■ **What to do**: The response must consist of each line in the listing that has the word "hpglpendiameter" in it.
[Dataset extract — start]
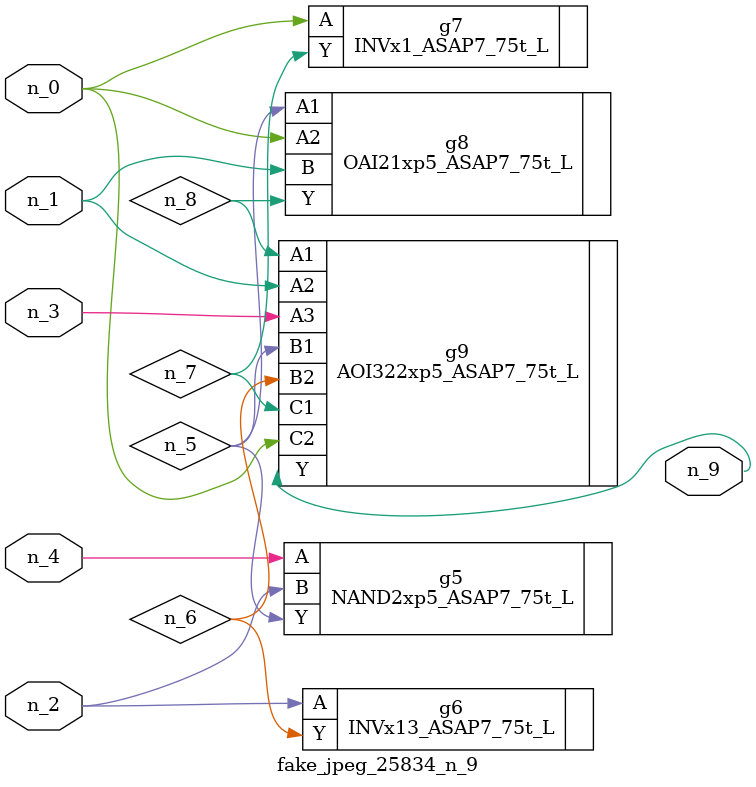
<source format=v>
module fake_jpeg_25834_n_9 (n_3, n_2, n_1, n_0, n_4, n_9);

input n_3;
input n_2;
input n_1;
input n_0;
input n_4;

output n_9;

wire n_8;
wire n_6;
wire n_5;
wire n_7;

NAND2xp5_ASAP7_75t_L g5 ( 
.A(n_4),
.B(n_2),
.Y(n_5)
);

INVx13_ASAP7_75t_L g6 ( 
.A(n_2),
.Y(n_6)
);

INVx1_ASAP7_75t_L g7 ( 
.A(n_0),
.Y(n_7)
);

OAI21xp5_ASAP7_75t_L g8 ( 
.A1(n_5),
.A2(n_0),
.B(n_1),
.Y(n_8)
);

AOI322xp5_ASAP7_75t_L g9 ( 
.A1(n_8),
.A2(n_1),
.A3(n_3),
.B1(n_5),
.B2(n_6),
.C1(n_7),
.C2(n_0),
.Y(n_9)
);


endmodule
</source>
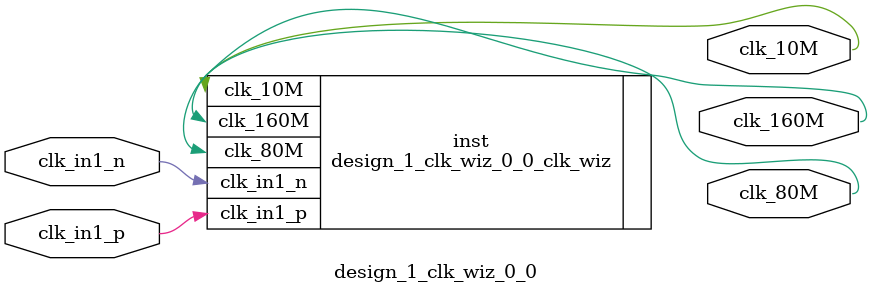
<source format=v>


`timescale 1ps/1ps

(* CORE_GENERATION_INFO = "design_1_clk_wiz_0_0,clk_wiz_v6_0_5_0_0,{component_name=design_1_clk_wiz_0_0,use_phase_alignment=true,use_min_o_jitter=false,use_max_i_jitter=false,use_dyn_phase_shift=false,use_inclk_switchover=false,use_dyn_reconfig=false,enable_axi=0,feedback_source=FDBK_AUTO,PRIMITIVE=MMCM,num_out_clk=3,clkin1_period=12.500,clkin2_period=10.0,use_power_down=false,use_reset=false,use_locked=false,use_inclk_stopped=false,feedback_type=SINGLE,CLOCK_MGR_TYPE=NA,manual_override=false}" *)

module design_1_clk_wiz_0_0 
 (
  // Clock out ports
  output        clk_80M,
  output        clk_10M,
  output        clk_160M,
 // Clock in ports
  input         clk_in1_p,
  input         clk_in1_n
 );

  design_1_clk_wiz_0_0_clk_wiz inst
  (
  // Clock out ports  
  .clk_80M(clk_80M),
  .clk_10M(clk_10M),
  .clk_160M(clk_160M),
 // Clock in ports
  .clk_in1_p(clk_in1_p),
  .clk_in1_n(clk_in1_n)
  );

endmodule

</source>
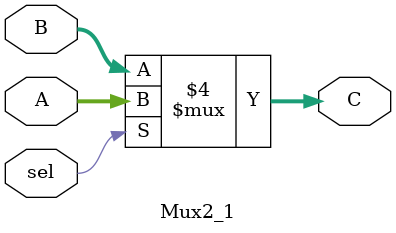
<source format=v>
`timescale 1ns/1ns
module Mux2_1(
    input sel,
    input [31:0] A,
    input [31:0] B,
    output reg [31:0] C
);

always@(*)
begin
    if(sel == 1'b0)
        begin
            C = B;
        end
    else
        begin
            C = A;
        end 
end

endmodule

</source>
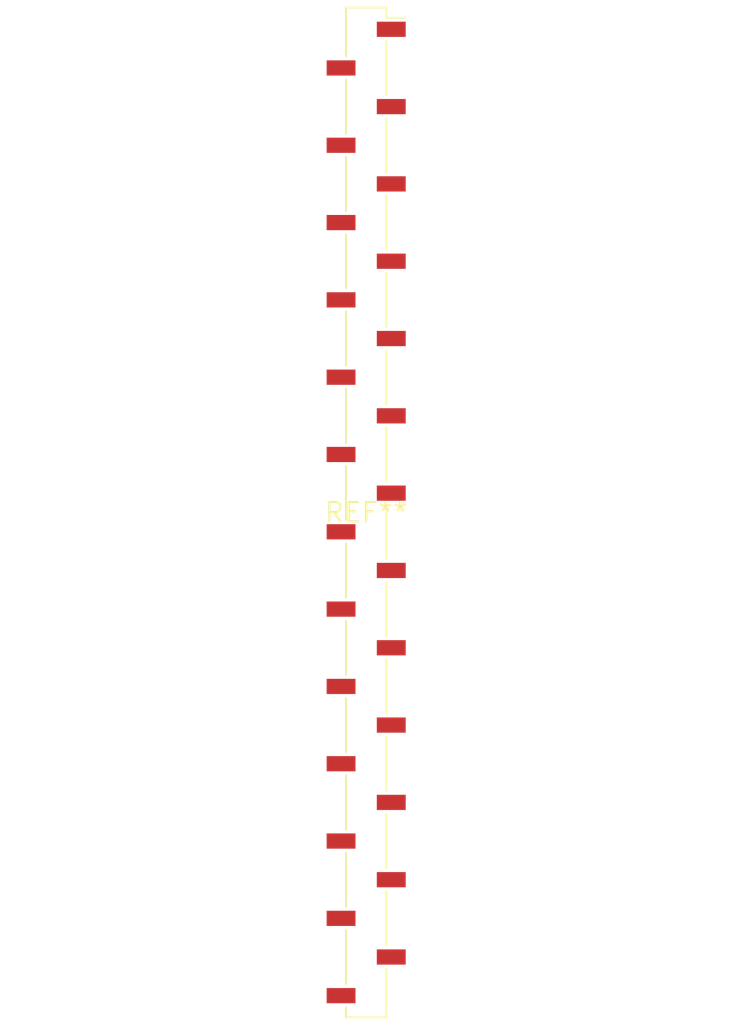
<source format=kicad_pcb>
(kicad_pcb (version 20240108) (generator pcbnew)

  (general
    (thickness 1.6)
  )

  (paper "A4")
  (layers
    (0 "F.Cu" signal)
    (31 "B.Cu" signal)
    (32 "B.Adhes" user "B.Adhesive")
    (33 "F.Adhes" user "F.Adhesive")
    (34 "B.Paste" user)
    (35 "F.Paste" user)
    (36 "B.SilkS" user "B.Silkscreen")
    (37 "F.SilkS" user "F.Silkscreen")
    (38 "B.Mask" user)
    (39 "F.Mask" user)
    (40 "Dwgs.User" user "User.Drawings")
    (41 "Cmts.User" user "User.Comments")
    (42 "Eco1.User" user "User.Eco1")
    (43 "Eco2.User" user "User.Eco2")
    (44 "Edge.Cuts" user)
    (45 "Margin" user)
    (46 "B.CrtYd" user "B.Courtyard")
    (47 "F.CrtYd" user "F.Courtyard")
    (48 "B.Fab" user)
    (49 "F.Fab" user)
    (50 "User.1" user)
    (51 "User.2" user)
    (52 "User.3" user)
    (53 "User.4" user)
    (54 "User.5" user)
    (55 "User.6" user)
    (56 "User.7" user)
    (57 "User.8" user)
    (58 "User.9" user)
  )

  (setup
    (pad_to_mask_clearance 0)
    (pcbplotparams
      (layerselection 0x00010fc_ffffffff)
      (plot_on_all_layers_selection 0x0000000_00000000)
      (disableapertmacros false)
      (usegerberextensions false)
      (usegerberattributes false)
      (usegerberadvancedattributes false)
      (creategerberjobfile false)
      (dashed_line_dash_ratio 12.000000)
      (dashed_line_gap_ratio 3.000000)
      (svgprecision 4)
      (plotframeref false)
      (viasonmask false)
      (mode 1)
      (useauxorigin false)
      (hpglpennumber 1)
      (hpglpenspeed 20)
      (hpglpendiameter 15.000000)
      (dxfpolygonmode false)
      (dxfimperialunits false)
      (dxfusepcbnewfont false)
      (psnegative false)
      (psa4output false)
      (plotreference false)
      (plotvalue false)
      (plotinvisibletext false)
      (sketchpadsonfab false)
      (subtractmaskfromsilk false)
      (outputformat 1)
      (mirror false)
      (drillshape 1)
      (scaleselection 1)
      (outputdirectory "")
    )
  )

  (net 0 "")

  (footprint "PinSocket_1x26_P2.54mm_Vertical_SMD_Pin1Right" (layer "F.Cu") (at 0 0))

)

</source>
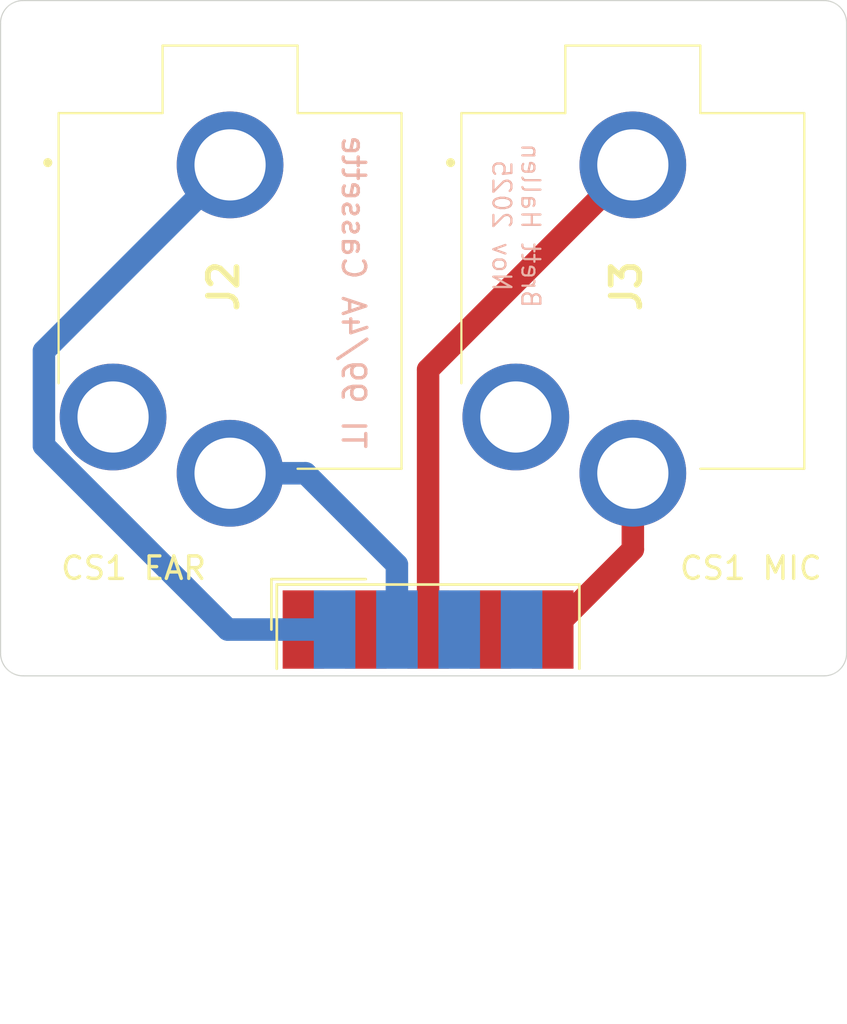
<source format=kicad_pcb>
(kicad_pcb
	(version 20241229)
	(generator "pcbnew")
	(generator_version "9.0")
	(general
		(thickness 1.6)
		(legacy_teardrops no)
	)
	(paper "A5")
	(title_block
		(title "TI 99/4A Cassette Adaptor (Design #2)")
		(date "7/NOV/2025")
		(rev "A")
		(company "Brett Hallen")
		(comment 1 "www.youtube.com/@Brfff")
	)
	(layers
		(0 "F.Cu" signal)
		(2 "B.Cu" signal)
		(9 "F.Adhes" user "F.Adhesive")
		(11 "B.Adhes" user "B.Adhesive")
		(13 "F.Paste" user)
		(15 "B.Paste" user)
		(5 "F.SilkS" user "F.Silkscreen")
		(7 "B.SilkS" user "B.Silkscreen")
		(1 "F.Mask" user)
		(3 "B.Mask" user)
		(17 "Dwgs.User" user "User.Drawings")
		(19 "Cmts.User" user "User.Comments")
		(21 "Eco1.User" user "User.Eco1")
		(23 "Eco2.User" user "User.Eco2")
		(25 "Edge.Cuts" user)
		(27 "Margin" user)
		(31 "F.CrtYd" user "F.Courtyard")
		(29 "B.CrtYd" user "B.Courtyard")
		(35 "F.Fab" user)
		(33 "B.Fab" user)
		(39 "User.1" user)
		(41 "User.2" user)
		(43 "User.3" user)
		(45 "User.4" user)
	)
	(setup
		(pad_to_mask_clearance 0)
		(allow_soldermask_bridges_in_footprints no)
		(tenting front back)
		(grid_origin 83 67)
		(pcbplotparams
			(layerselection 0x00000000_00000000_55555555_5755f5ff)
			(plot_on_all_layers_selection 0x00000000_00000000_00000000_00000000)
			(disableapertmacros no)
			(usegerberextensions no)
			(usegerberattributes yes)
			(usegerberadvancedattributes yes)
			(creategerberjobfile yes)
			(dashed_line_dash_ratio 12.000000)
			(dashed_line_gap_ratio 3.000000)
			(svgprecision 4)
			(plotframeref no)
			(mode 1)
			(useauxorigin no)
			(hpglpennumber 1)
			(hpglpenspeed 20)
			(hpglpendiameter 15.000000)
			(pdf_front_fp_property_popups yes)
			(pdf_back_fp_property_popups yes)
			(pdf_metadata yes)
			(pdf_single_document no)
			(dxfpolygonmode yes)
			(dxfimperialunits yes)
			(dxfusepcbnewfont yes)
			(psnegative no)
			(psa4output no)
			(plot_black_and_white yes)
			(sketchpadsonfab no)
			(plotpadnumbers no)
			(hidednponfab no)
			(sketchdnponfab yes)
			(crossoutdnponfab yes)
			(subtractmaskfromsilk no)
			(outputformat 1)
			(mirror no)
			(drillshape 1)
			(scaleselection 1)
			(outputdirectory "")
		)
	)
	(net 0 "")
	(net 1 "CS1_MOTOR-")
	(net 2 "unconnected-(J2-Pad3)")
	(net 3 "CS1_MIC-")
	(net 4 "CS1_MIC+")
	(net 5 "CS2_MOTOR-")
	(net 6 "CS2_MOTOR+")
	(net 7 "CS1_MOTOR+")
	(net 8 "CS1_EAR-")
	(net 9 "CS1_EAR+")
	(net 10 "unconnected-(J1-Pad4)")
	(net 11 "unconnected-(J3-Pad3)")
	(footprint "Clueless_Engineer:MJ3536N" (layer "F.Cu") (at 105.755 54.9435 -90))
	(footprint "Clueless_Engineer:MJ3536N" (layer "F.Cu") (at 87.855 54.9435 -90))
	(footprint "Connector_Dsub:DSUB-9_Pins_EdgeMount_P2.77mm" (layer "F.Cu") (at 96.945 70.2))
	(gr_line
		(start 115.545 43.2575)
		(end 115.545 71.2575)
		(stroke
			(width 0.05)
			(type default)
		)
		(layer "Edge.Cuts")
		(uuid "27772795-49b3-40db-8f70-4a8d97a08943")
	)
	(gr_arc
		(start 115.545 71.2575)
		(mid 115.252107 71.964607)
		(end 114.545 72.2575)
		(stroke
			(width 0.05)
			(type default)
		)
		(layer "Edge.Cuts")
		(uuid "30b04e58-602b-4332-a534-08cd8ff8caa4")
	)
	(gr_line
		(start 77.945 71.2575)
		(end 77.945 43.2575)
		(stroke
			(width 0.05)
			(type default)
		)
		(layer "Edge.Cuts")
		(uuid "55ad3b56-c25a-420f-b5f9-c8b4498a0766")
	)
	(gr_line
		(start 114.545 72.2575)
		(end 78.945 72.2575)
		(stroke
			(width 0.05)
			(type default)
		)
		(layer "Edge.Cuts")
		(uuid "5b3c583a-0a19-4e6a-90c4-a42913cf1328")
	)
	(gr_arc
		(start 114.545 42.2575)
		(mid 115.252107 42.550393)
		(end 115.545 43.2575)
		(stroke
			(width 0.05)
			(type default)
		)
		(layer "Edge.Cuts")
		(uuid "5ee95d5e-89b5-4288-b574-d7d83ec64ed5")
	)
	(gr_line
		(start 78.945 42.2575)
		(end 114.545 42.2575)
		(stroke
			(width 0.05)
			(type default)
		)
		(layer "Edge.Cuts")
		(uuid "6af198f4-ec59-467a-b3c4-d58d634ab88c")
	)
	(gr_arc
		(start 77.945 43.2575)
		(mid 78.237893 42.550393)
		(end 78.945 42.2575)
		(stroke
			(width 0.05)
			(type default)
		)
		(layer "Edge.Cuts")
		(uuid "9675d950-2721-4c79-9358-44d123e59a49")
	)
	(gr_arc
		(start 78.945 72.2575)
		(mid 78.237893 71.964607)
		(end 77.945 71.2575)
		(stroke
			(width 0.05)
			(type default)
		)
		(layer "Edge.Cuts")
		(uuid "b6d0cc7a-d47d-489a-aba1-3f8a6574b00c")
	)
	(gr_text "CS1 MIC"
		(at 108.045 68.0575 0)
		(layer "F.SilkS")
		(uuid "67fcd71e-bd08-4af1-b0ee-d636fc470c78")
		(effects
			(font
				(size 1 1)
				(thickness 0.15)
			)
			(justify left bottom)
		)
	)
	(gr_text "CS1 EAR"
		(at 80.545 68.0575 0)
		(layer "F.SilkS")
		(uuid "994ce60e-c8f6-4a62-922c-9dbe2b812deb")
		(effects
			(font
				(size 1 1)
				(thickness 0.15)
			)
			(justify left bottom)
		)
	)
	(gr_text "Brett Hallen\nNov 2025"
		(at 99.745 52.2575 270)
		(layer "B.SilkS")
		(uuid "50bb8191-2cd8-482c-8dd4-56bd0a7c41f5")
		(effects
			(font
				(size 0.8 0.8)
				(thickness 0.1)
			)
			(justify bottom mirror)
		)
	)
	(gr_text "TI 99/4A Cassette"
		(at 93.045 62.2575 270)
		(layer "B.SilkS")
		(uuid "fad6cc60-9a0d-485a-a3a0-9a0798475ac1")
		(effects
			(font
				(size 1 1)
				(thickness 0.15)
			)
			(justify left bottom mirror)
		)
	)
	(segment
		(start 96.945 58.6575)
		(end 96.945 70.2)
		(width 1)
		(layer "F.Cu")
		(net 3)
		(uuid "33fc2c3f-b74b-458c-84a6-4e677da2eb9f")
	)
	(segment
		(start 106.045 49.5575)
		(end 96.945 58.6575)
		(width 1)
		(layer "F.Cu")
		(net 3)
		(uuid "976656c0-3be9-4b70-8585-572ae199aec8")
	)
	(segment
		(start 106.045 63.2575)
		(end 106.045 66.64)
		(width 1)
		(layer "F.Cu")
		(net 4)
		(uuid "92393b31-1206-491c-a040-1cf2ec2cc11f")
	)
	(segment
		(start 106.045 66.64)
		(end 102.485 70.2)
		(width 1)
		(layer "F.Cu")
		(net 4)
		(uuid "a36c1de3-bbe9-46a3-a554-f1856bd6572a")
	)
	(segment
		(start 88.145 49.5575)
		(end 79.8725 57.83)
		(width 1)
		(layer "B.Cu")
		(net 8)
		(uuid "6c35d6a5-2d46-4673-a4bf-fe224b324db8")
	)
	(segment
		(start 79.8725 62.030172)
		(end 88.042328 70.2)
		(width 1)
		(layer "B.Cu")
		(net 8)
		(uuid "8e621a51-88d9-471a-a3f7-d53782a4fc72")
	)
	(segment
		(start 79.8725 57.83)
		(end 79.8725 62.030172)
		(width 1)
		(layer "B.Cu")
		(net 8)
		(uuid "b632d48d-98e1-4710-99fc-e6a5b3f85621")
	)
	(segment
		(start 88.042328 70.2)
		(end 92.79 70.2)
		(width 1)
		(layer "B.Cu")
		(net 8)
		(uuid "be729cee-e6df-4198-8280-8ad4bf6d2ef8")
	)
	(segment
		(start 95.56 67.318693)
		(end 95.56 70.2)
		(width 1)
		(layer "B.Cu")
		(net 9)
		(uuid "0ddde376-b65f-491e-aec2-b8e276b28f6b")
	)
	(segment
		(start 91.498807 63.2575)
		(end 95.56 67.318693)
		(width 1)
		(layer "B.Cu")
		(net 9)
		(uuid "1d5fcaff-80e1-424a-9532-810c20126ae5")
	)
	(segment
		(start 88.145 63.2575)
		(end 91.498807 63.2575)
		(width 1)
		(layer "B.Cu")
		(net 9)
		(uuid "976fc7d7-aec6-4bd5-8f33-50dd22ebd3c3")
	)
	(embedded_fonts no)
)

</source>
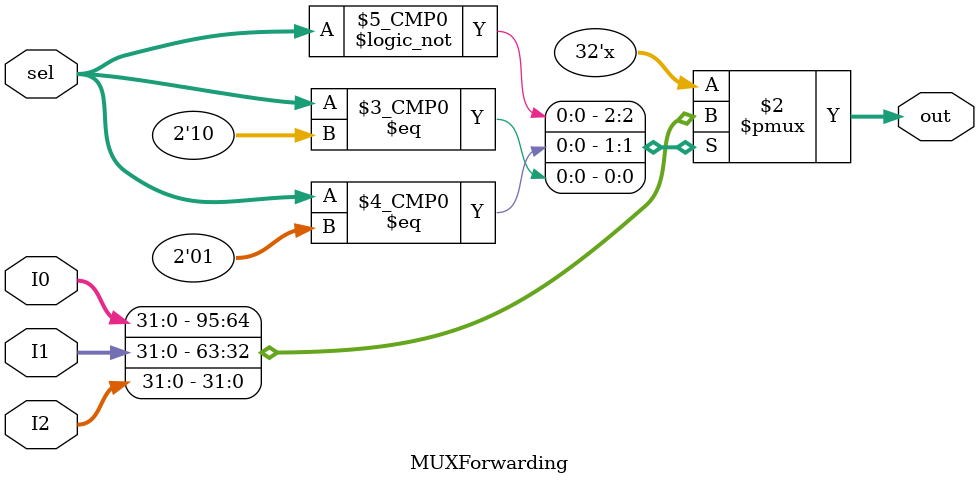
<source format=v>
module MUXForwarding(
    input [31:0] I0,
    input [31:0] I1,
    input [31:0] I2,
    input [1:0] sel,

    output reg [31:0] out
);

always @(*) begin 
    case(sel) 
        2'b00: out <= I0;
        2'b01: out <= I1;
        2'b10: out <= I2;
    endcase
end
endmodule
</source>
[Dataset extract — finish]
■ **Answer to the problem**:
      (hpglpendiameter 15.000000)
			(hpglpendiameter 15.000000)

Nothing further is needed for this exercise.